Opinion: Are blue zones real? Answering that question is harder than ever
Men born in Costa Rica's Nicoya Peninsula in 1945 died younger than their peers elsewhere in the country. That is the finding that Luis Rosero-Bixby, the demographer who co-declared Nicoya a Blue Zone of exceptional longevity, reported in Demographic Research — and it is the finding that may be ending the Blue Zones story as the wellness industry understands it.
The numbers are stark. Males born in 1945 had 10% higher adult mortality rates than other Costa Ricans, while males born in 1905 had 33% lower rates. The exceptional longevity that defined Nicoya appears to be a cohort effect — people who survived to old age under particular historical conditions — not a persistent geographic advantage. "People born on the peninsula after 1930 are not experiencing the same longevity as those born prior," Rosero-Bixby writes. The zone that made Nicoya famous may have been a historical accident, a place where imperfect records combined with unusual conditions to create the appearance of something extraordinary.
A quarter-century after Blue Zones entered the popular imagination — built on pencil marks on a Sardinian map, expanded by a National Geographic cover story, and turned into a global wellness brand with nine books, a Netflix documentary, city certification programs, and corporate retreats — the scientists who created the concept are dismantling it themselves. Michel Poulain, the Belgian demographer who coined the term "Blue Zone" while mapping longevity in Sardinia, and Rosero-Bixby, who co-declared Nicoya, are now on opposite sides of a peer-review battle over whether the zones were ever real in the way the brand claims. Meanwhile, Saul Newman, a researcher at the Australian National University who won the 2024 Ig Nobel Prize for his debunking work, has published a preprint on bioRxiv arguing that clerical errors, natural disasters, and pension fraud better explain centenarian concentrations than any lifestyle or genetic factors. "The proportion of centenarians discovered in these discrete regions," Newman writes, is better explained by record-keeping artifacts than by unusual rates of exceptional longevity.
The American Federation for Aging Research (AFAR) entered with a formal definition in April 2026. Announced via EurekAlert, it requires three things for a region to qualify as a Blue Zone: evidence of exceptional longevity measured at ages above 70, demonstrated odds of reaching 100 that significantly exceed background rates, and administrative data accessible to outside researchers. Under this stricter standard, only Sardinia still qualifies — and possibly Ikaria, a Greek island with similarly rigorous records. Okinawa and Nicoya no longer meet the criteria. S. Jay Olshinsky, the AFAR committee chair, is also leading an unpublished paper with a direct title: "Are Blue Zones Disappearing?"
The Okinawa problem is distinct but related. A study in the Journal of Internal Medicine notes that the destruction of family registries during World War II may have introduced age inflation when records were reconstructed after the war. People claiming extreme old age in Okinawa may, in part, be victims of reconstructed paperwork rather than genuine longevity. The Okinawa that Dan Buettner described in his first National Geographic story was already a historical artifact by the time he described it.
Buettner disputes the AFAR committee's stricter standard, arguing that it applies criteria that exclude the very places where they were developed. He has also noted that longevity clusters remain observable in the original zones even if the precise mechanisms remain debated.
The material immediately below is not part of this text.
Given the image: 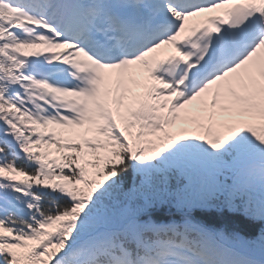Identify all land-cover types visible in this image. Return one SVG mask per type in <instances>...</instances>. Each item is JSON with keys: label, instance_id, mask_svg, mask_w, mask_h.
Wrapping results in <instances>:
<instances>
[{"label": "snow or ice", "instance_id": "obj_1", "mask_svg": "<svg viewBox=\"0 0 264 264\" xmlns=\"http://www.w3.org/2000/svg\"><path fill=\"white\" fill-rule=\"evenodd\" d=\"M0 264H264V0H0Z\"/></svg>", "mask_w": 264, "mask_h": 264}]
</instances>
His commercial interests are substantial: Blue Zones LLC, which he founded, was acquired by Adventist Health in 2020 and has since announced partnerships with the American College of Lifestyle Medicine. His nine books have sold over 1.2 million copies. Blue Zone certification programs — where cities pay consultants to redesign urban environments around the supposed habits of the world's longest-lived people — operate in hundreds of municipalities worldwide. According to Outside Online, Buettner said in an interview with the New York Times that Loma Linda — the California community of Seventh-day Adventists included in the original Blue Zones list — was added to his National Geographic story at the request of his editor who wanted a United States site included. Demographers, Buettner acknowledged, had not verified it.
The wellness industry built on these places has grown accordingly. Retreat programs promise participants the lifestyle secrets of the world's oldest communities at prices running to thousands of dollars per week. City governments that have adopted Blue Zone certification redesign parks, sidewalk patterns, and restaurant menus in pursuit of the allegedly exceptional longevity visible in the original zones. None of these programs can offer a simple answer to what their foundational science is now debating: whether those communities were ever genuinely exceptional, or whether they were snapshots of a data artifact that happened to occur in a specific place at a specific time.
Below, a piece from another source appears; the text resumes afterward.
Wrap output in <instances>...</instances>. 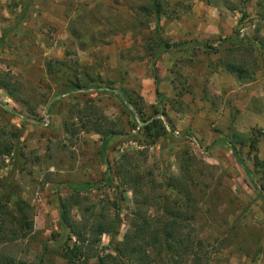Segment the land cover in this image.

Rosero-Bixy's own conclusion, buried in a demographic journal, is the most honest summary available. The longevity of the oldest Nicoyans appears real for the cohorts he studied. Whether it persists into the future — whether a place can genuinely be said to produce exceptional lifespans rather than simply having happened to record them — is a different question. His data no longer answers yes to it. The Blue Zones story, at this point, is not a story about whether wellness culture oversold a concept. It is a story about whether the underlying evidence ever warranted the claims in the first place — and about what happens to a global wellness industry when the scientists who built its foundations start publishing papers that say the zones are gone.